Rules governing the operating of taxis is that drivers should not decline a destination, however this is one of the most commonly broken rules! Drivers do not like to drive in the congested part of the city during peak congestion hours, when the taxi is stuck in traffic they will be on a lower meter rate if you want to travel to one of these areas at the wrong time of day then you may find it difficult for a taxi to take you there.

9. Using a waiting taxis in tourist areas

Through experience I have learnt to always flag down a passing taxi rather then use a waiting taxi hanging around in tourist areas or outside big hotels. The drivers who park up and wait for a customer very rarely want to use their meter and want to service an unsuspecting tourist who is happy to pay a fixed (but inflated ) fare without use of the meter

10. Tipping

Tipping is discretionary and your choice but my own personal rule of thumb is if a driver has used his meter without request, drives safely and takes a direct route to my destination then I will happily tip.
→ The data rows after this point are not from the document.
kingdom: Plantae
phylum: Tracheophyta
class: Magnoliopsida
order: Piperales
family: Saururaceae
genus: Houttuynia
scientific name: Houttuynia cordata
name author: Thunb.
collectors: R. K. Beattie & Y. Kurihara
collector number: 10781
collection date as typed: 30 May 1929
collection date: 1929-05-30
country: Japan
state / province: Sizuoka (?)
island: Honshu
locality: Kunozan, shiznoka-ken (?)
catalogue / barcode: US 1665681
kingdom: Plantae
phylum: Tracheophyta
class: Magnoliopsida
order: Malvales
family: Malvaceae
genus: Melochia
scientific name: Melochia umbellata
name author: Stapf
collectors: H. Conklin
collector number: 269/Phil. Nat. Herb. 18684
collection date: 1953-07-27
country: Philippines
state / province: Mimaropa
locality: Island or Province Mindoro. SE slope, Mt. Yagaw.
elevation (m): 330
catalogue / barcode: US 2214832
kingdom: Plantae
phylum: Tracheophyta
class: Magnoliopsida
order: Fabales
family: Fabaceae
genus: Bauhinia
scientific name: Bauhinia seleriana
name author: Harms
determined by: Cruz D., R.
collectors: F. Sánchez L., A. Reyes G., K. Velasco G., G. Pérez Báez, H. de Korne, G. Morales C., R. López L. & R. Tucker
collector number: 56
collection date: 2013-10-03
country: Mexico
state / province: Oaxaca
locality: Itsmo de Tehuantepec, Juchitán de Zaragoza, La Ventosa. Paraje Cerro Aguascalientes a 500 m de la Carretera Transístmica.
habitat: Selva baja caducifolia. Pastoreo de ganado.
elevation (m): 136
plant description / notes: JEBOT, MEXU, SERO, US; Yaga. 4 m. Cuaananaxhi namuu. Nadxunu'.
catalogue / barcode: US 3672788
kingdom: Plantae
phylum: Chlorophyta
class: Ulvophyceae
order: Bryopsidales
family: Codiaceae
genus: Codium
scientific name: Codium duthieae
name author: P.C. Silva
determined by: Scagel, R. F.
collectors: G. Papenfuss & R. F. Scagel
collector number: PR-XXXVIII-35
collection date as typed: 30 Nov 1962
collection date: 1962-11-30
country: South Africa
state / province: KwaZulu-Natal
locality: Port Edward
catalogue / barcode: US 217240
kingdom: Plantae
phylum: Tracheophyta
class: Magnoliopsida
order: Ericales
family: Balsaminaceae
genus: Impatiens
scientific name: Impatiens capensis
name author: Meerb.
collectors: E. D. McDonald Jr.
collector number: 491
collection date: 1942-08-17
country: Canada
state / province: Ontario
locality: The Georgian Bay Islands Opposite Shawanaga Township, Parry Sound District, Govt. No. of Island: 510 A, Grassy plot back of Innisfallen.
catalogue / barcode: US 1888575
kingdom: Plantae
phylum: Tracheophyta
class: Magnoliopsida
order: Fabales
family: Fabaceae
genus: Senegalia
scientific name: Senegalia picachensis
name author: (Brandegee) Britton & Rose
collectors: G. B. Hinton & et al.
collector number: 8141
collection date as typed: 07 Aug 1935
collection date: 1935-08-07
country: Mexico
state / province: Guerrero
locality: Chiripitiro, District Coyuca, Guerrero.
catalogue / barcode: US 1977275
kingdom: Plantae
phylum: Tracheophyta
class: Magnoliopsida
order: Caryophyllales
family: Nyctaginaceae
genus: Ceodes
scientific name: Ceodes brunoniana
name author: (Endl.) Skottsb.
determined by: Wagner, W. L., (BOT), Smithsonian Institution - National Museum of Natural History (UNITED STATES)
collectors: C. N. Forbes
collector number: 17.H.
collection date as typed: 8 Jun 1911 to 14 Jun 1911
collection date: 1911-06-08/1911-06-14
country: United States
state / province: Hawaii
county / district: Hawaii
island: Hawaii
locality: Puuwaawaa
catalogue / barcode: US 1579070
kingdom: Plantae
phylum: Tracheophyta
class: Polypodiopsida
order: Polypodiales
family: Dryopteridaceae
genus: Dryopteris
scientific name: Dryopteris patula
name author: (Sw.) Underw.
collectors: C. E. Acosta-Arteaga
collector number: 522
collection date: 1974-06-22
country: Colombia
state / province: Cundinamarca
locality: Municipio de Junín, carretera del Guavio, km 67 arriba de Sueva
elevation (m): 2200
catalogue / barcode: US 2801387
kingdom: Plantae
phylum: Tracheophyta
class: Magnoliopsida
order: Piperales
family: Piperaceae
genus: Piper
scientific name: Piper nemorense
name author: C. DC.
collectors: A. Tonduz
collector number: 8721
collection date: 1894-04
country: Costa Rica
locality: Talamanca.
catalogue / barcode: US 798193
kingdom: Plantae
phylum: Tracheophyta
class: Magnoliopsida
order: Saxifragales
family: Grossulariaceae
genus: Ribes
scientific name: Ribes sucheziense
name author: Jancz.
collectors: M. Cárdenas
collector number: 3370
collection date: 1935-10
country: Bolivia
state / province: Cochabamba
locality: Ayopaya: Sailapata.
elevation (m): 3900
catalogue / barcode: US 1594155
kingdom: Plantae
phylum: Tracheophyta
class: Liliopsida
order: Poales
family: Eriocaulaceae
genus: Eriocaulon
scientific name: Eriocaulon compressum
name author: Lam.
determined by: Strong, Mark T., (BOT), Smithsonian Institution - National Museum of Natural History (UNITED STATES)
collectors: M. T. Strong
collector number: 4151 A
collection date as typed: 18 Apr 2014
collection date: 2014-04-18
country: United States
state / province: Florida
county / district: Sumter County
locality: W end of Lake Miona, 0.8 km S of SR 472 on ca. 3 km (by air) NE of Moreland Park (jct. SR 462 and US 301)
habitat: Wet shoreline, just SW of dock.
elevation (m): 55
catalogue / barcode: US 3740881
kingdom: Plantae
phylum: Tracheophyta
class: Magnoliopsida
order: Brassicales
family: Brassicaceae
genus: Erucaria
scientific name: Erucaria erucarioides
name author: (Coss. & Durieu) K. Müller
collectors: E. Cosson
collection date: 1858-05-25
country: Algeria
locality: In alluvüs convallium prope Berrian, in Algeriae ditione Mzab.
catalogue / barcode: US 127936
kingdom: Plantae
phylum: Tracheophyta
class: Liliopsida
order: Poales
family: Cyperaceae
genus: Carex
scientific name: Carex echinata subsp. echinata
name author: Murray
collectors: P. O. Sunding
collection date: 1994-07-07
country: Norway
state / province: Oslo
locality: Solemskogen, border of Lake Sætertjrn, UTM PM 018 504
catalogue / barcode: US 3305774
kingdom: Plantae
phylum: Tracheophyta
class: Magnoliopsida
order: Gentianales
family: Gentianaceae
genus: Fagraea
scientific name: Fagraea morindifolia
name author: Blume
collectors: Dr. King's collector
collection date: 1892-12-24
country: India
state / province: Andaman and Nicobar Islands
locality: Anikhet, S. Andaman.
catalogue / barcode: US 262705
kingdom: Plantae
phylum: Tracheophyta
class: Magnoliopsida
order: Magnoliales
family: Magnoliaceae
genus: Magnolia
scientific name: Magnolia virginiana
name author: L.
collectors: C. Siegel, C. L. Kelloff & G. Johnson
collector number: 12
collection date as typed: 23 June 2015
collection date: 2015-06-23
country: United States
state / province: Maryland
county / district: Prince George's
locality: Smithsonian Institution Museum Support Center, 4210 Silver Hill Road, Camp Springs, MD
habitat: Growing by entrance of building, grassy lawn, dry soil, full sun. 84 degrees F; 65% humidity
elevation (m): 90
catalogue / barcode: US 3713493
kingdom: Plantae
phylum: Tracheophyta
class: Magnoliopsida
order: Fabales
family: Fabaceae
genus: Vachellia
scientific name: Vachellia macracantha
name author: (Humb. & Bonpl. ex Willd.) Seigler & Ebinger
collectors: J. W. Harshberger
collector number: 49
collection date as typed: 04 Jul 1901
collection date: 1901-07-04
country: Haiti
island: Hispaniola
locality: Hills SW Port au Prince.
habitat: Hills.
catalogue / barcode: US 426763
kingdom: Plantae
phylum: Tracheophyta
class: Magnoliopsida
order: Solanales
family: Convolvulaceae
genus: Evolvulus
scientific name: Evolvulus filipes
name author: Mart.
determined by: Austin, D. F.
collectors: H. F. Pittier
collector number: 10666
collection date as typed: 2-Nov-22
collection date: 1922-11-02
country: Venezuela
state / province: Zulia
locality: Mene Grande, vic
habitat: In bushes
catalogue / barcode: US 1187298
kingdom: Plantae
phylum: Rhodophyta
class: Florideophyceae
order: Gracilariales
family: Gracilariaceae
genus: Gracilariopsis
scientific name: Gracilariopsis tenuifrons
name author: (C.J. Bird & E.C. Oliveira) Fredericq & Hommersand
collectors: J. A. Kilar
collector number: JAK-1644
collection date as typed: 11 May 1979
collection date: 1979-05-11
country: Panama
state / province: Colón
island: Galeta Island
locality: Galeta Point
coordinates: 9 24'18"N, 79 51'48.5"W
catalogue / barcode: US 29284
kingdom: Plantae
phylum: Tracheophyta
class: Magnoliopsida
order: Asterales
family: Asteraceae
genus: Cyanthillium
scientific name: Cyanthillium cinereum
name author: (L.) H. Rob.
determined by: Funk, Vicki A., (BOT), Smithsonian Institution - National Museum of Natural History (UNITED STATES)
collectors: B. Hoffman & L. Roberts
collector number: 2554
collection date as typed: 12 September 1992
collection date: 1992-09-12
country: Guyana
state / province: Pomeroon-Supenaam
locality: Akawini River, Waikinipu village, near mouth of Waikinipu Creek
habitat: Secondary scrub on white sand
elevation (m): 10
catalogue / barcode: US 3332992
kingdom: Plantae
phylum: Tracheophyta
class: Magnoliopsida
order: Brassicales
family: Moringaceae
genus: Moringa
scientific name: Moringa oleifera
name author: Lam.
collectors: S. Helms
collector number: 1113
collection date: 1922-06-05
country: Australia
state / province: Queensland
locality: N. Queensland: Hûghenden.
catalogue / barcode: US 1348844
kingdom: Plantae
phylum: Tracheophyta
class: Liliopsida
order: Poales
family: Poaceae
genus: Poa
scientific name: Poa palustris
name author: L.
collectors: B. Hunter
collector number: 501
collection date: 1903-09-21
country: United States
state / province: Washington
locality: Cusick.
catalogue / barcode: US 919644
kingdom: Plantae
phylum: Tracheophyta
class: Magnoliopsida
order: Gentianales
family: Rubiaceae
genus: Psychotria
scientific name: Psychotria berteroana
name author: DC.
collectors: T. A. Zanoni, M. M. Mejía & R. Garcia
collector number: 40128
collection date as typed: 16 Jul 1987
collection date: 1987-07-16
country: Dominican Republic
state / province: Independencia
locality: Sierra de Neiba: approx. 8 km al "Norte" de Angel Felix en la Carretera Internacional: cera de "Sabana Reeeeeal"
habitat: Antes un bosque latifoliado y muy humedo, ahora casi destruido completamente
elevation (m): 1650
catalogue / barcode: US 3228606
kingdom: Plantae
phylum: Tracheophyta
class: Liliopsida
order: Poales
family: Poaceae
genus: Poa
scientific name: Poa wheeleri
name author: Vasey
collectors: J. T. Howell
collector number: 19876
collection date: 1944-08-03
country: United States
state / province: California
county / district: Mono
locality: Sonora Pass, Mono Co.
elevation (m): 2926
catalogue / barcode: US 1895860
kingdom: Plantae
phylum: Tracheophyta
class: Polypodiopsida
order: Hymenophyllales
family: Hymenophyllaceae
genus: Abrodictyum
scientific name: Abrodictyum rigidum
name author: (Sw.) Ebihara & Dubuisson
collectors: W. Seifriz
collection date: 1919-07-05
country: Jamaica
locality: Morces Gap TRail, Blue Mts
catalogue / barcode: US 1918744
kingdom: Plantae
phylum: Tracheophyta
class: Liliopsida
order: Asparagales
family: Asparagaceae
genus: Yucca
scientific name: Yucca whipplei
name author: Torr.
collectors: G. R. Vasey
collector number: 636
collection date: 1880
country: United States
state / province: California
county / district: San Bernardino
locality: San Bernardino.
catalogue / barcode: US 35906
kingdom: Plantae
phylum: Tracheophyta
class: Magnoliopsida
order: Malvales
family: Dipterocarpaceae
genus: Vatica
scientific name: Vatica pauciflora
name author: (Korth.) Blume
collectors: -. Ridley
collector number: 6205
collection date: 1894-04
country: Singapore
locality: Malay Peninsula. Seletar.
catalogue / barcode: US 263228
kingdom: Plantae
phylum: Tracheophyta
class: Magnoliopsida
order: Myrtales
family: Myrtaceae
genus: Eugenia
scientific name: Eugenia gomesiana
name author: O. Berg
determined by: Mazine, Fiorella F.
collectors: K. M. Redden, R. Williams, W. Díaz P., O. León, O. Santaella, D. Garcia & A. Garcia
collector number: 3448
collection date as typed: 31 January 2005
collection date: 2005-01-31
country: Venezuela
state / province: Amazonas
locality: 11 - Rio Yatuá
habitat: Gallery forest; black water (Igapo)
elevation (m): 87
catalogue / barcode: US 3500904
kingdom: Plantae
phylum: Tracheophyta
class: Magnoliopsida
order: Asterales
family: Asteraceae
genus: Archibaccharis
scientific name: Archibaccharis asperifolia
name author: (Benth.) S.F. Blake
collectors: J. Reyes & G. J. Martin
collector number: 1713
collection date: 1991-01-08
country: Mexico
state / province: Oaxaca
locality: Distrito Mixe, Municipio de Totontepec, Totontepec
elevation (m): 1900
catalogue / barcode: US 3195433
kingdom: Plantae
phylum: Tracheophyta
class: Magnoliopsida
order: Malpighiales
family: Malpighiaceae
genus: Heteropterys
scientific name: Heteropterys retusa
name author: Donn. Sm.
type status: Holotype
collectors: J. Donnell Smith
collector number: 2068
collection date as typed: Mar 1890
The amount to tip is really up to you, some will round there fare up to the nearest 10 baht and some will tip more. There are no rules or norms here it really is up to you but most taxi drivers do not earn piles of money so any extra income is greatly received.

And the extra free tip in this list of 10:

11. Taxi colours

Taxis are usually painted bright colours, this is useful for us tourists to identify them amongst the busy Bangkok traffic (although not the reason they are painted these colours), there is rather an eclectic combination of colours and colour combinations with “all pink” ones being quite common! Do not worry about the colour coding of the taxi, the colours actually denote the different taxi companies and whether the taxi is privately owned by its driver.